» **Records to use**:
——

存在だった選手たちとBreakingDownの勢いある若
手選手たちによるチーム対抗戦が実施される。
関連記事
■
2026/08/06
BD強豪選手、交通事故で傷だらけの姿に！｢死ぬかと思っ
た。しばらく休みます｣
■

——

» **Work required**:
Copy out the full listing exactly.

» **Answer to the problem**:
存在だった選手たちとBreakingDownの勢いある若
手選手たちによるチーム対抗戦が実施される。
関連記事
■
2026/08/06
BD強豪選手、交通事故で傷だらけの姿に！｢死ぬかと思っ
た。しばらく休みます｣
■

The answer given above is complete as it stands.